Saved data entries
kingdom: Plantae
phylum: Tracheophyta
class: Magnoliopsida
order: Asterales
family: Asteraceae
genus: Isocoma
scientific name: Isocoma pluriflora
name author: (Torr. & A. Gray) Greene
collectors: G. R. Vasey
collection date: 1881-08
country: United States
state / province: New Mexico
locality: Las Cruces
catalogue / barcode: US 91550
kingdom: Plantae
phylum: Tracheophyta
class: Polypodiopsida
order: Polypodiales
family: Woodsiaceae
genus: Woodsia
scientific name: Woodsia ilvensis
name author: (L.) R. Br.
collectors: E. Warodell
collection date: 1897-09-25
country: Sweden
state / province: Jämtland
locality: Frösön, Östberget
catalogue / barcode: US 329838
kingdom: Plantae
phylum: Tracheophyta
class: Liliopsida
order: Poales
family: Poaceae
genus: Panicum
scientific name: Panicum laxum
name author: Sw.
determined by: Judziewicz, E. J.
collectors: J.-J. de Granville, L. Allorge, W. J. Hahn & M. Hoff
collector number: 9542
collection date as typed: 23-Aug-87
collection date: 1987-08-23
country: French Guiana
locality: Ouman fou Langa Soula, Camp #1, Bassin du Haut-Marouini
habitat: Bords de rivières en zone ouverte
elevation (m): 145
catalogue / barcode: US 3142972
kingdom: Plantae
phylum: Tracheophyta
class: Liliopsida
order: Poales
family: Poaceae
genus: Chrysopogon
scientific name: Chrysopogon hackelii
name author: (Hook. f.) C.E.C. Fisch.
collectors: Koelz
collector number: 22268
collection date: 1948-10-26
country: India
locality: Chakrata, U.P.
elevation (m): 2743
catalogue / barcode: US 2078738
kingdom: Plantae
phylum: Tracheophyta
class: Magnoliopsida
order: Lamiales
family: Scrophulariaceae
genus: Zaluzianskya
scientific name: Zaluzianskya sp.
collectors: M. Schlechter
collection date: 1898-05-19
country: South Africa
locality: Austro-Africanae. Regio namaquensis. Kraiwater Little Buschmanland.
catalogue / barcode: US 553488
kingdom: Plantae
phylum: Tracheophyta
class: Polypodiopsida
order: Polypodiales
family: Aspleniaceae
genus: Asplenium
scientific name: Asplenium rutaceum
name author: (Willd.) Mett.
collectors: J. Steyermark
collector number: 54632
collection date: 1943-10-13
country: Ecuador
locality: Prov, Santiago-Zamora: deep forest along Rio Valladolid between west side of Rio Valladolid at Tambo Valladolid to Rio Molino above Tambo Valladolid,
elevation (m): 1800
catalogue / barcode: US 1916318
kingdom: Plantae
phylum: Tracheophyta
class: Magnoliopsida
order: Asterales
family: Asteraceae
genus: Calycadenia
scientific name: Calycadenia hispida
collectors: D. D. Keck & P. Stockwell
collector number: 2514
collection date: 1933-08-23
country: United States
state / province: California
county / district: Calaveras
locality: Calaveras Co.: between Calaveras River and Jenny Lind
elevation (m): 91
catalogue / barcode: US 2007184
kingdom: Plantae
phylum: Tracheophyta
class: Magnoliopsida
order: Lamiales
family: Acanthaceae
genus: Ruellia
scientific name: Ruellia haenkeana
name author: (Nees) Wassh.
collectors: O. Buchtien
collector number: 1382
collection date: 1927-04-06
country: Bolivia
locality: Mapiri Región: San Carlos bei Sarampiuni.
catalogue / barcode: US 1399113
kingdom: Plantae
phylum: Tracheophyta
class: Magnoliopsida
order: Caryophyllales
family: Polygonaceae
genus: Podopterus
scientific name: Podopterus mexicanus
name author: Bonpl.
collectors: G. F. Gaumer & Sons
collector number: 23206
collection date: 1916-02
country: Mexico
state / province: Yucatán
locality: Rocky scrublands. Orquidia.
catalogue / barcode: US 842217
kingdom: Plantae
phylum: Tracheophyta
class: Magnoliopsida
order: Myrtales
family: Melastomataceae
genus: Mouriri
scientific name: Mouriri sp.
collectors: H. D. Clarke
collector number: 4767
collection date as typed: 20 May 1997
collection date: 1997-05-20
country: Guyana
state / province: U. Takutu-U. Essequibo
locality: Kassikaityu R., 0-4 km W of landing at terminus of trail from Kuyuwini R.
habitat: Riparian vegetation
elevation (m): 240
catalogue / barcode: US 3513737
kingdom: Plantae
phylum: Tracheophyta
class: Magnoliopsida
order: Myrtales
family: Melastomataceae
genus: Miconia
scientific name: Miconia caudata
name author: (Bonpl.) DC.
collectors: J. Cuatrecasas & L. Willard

Requirements - Copy out every line above word for word, keeping them in their original order.

Correct answer -
kingdom: Plantae
phylum: Tracheophyta
class: Magnoliopsida
order: Asterales
family: Asteraceae
genus: Isocoma
scientific name: Isocoma pluriflora
name author: (Torr. & A. Gray) Greene
collectors: G. R. Vasey
collection date: 1881-08
country: United States
state / province: New Mexico
locality: Las Cruces
catalogue / barcode: US 91550
kingdom: Plantae
phylum: Tracheophyta
class: Polypodiopsida
order: Polypodiales
family: Woodsiaceae
genus: Woodsia
scientific name: Woodsia ilvensis
name author: (L.) R. Br.
collectors: E. Warodell
collection date: 1897-09-25
country: Sweden
state / province: Jämtland
locality: Frösön, Östberget
catalogue / barcode: US 329838
kingdom: Plantae
phylum: Tracheophyta
class: Liliopsida
order: Poales
family: Poaceae
genus: Panicum
scientific name: Panicum laxum
name author: Sw.
determined by: Judziewicz, E. J.
collectors: J.-J. de Granville, L. Allorge, W. J. Hahn & M. Hoff
collector number: 9542
collection date as typed: 23-Aug-87
collection date: 1987-08-23
country: French Guiana
locality: Ouman fou Langa Soula, Camp #1, Bassin du Haut-Marouini
habitat: Bords de rivières en zone ouverte
elevation (m): 145
catalogue / barcode: US 3142972
kingdom: Plantae
phylum: Tracheophyta
class: Liliopsida
order: Poales
family: Poaceae
genus: Chrysopogon
scientific name: Chrysopogon hackelii
name author: (Hook. f.) C.E.C. Fisch.
collectors: Koelz
collector number: 22268
collection date: 1948-10-26
country: India
locality: Chakrata, U.P.
elevation (m): 2743
catalogue / barcode: US 2078738
kingdom: Plantae
phylum: Tracheophyta
class: Magnoliopsida
order: Lamiales
family: Scrophulariaceae
genus: Zaluzianskya
scientific name: Zaluzianskya sp.
collectors: M. Schlechter
collection date: 1898-05-19
country: South Africa
locality: Austro-Africanae. Regio namaquensis. Kraiwater Little Buschmanland.
catalogue / barcode: US 553488
kingdom: Plantae
phylum: Tracheophyta
class: Polypodiopsida
order: Polypodiales
family: Aspleniaceae
genus: Asplenium
scientific name: Asplenium rutaceum
name author: (Willd.) Mett.
collectors: J. Steyermark
collector number: 54632
collection date: 1943-10-13
country: Ecuador
locality: Prov, Santiago-Zamora: deep forest along Rio Valladolid between west side of Rio Valladolid at Tambo Valladolid to Rio Molino above Tambo Valladolid,
elevation (m): 1800
catalogue / barcode: US 1916318
kingdom: Plantae
phylum: Tracheophyta
class: Magnoliopsida
order: Asterales
family: Asteraceae
genus: Calycadenia
scientific name: Calycadenia hispida
collectors: D. D. Keck & P. Stockwell
collector number: 2514
collection date: 1933-08-23
country: United States
state / province: California
county / district: Calaveras
locality: Calaveras Co.: between Calaveras River and Jenny Lind
elevation (m): 91
catalogue / barcode: US 2007184
kingdom: Plantae
phylum: Tracheophyta
class: Magnoliopsida
order: Lamiales
family: Acanthaceae
genus: Ruellia
scientific name: Ruellia haenkeana
name author: (Nees) Wassh.
collectors: O. Buchtien
collector number: 1382
collection date: 1927-04-06
country: Bolivia
locality: Mapiri Región: San Carlos bei Sarampiuni.
catalogue / barcode: US 1399113
kingdom: Plantae
phylum: Tracheophyta
class: Magnoliopsida
order: Caryophyllales
family: Polygonaceae
genus: Podopterus
scientific name: Podopterus mexicanus
name author: Bonpl.
collectors: G. F. Gaumer & Sons
collector number: 23206
collection date: 1916-02
country: Mexico
state / province: Yucatán
locality: Rocky scrublands. Orquidia.
catalogue / barcode: US 842217
kingdom: Plantae
phylum: Tracheophyta
class: Magnoliopsida
order: Myrtales
family: Melastomataceae
genus: Mouriri
scientific name: Mouriri sp.
collectors: H. D. Clarke
collector number: 4767
collection date as typed: 20 May 1997
collection date: 1997-05-20
country: Guyana
state / province: U. Takutu-U. Essequibo
locality: Kassikaityu R., 0-4 km W of landing at terminus of trail from Kuyuwini R.
habitat: Riparian vegetation
elevation (m): 240
catalogue / barcode: US 3513737
kingdom: Plantae
phylum: Tracheophyta
class: Magnoliopsida
order: Myrtales
family: Melastomataceae
genus: Miconia
scientific name: Miconia caudata
name author: (Bonpl.) DC.
collectors: J. Cuatrecasas & L. Willard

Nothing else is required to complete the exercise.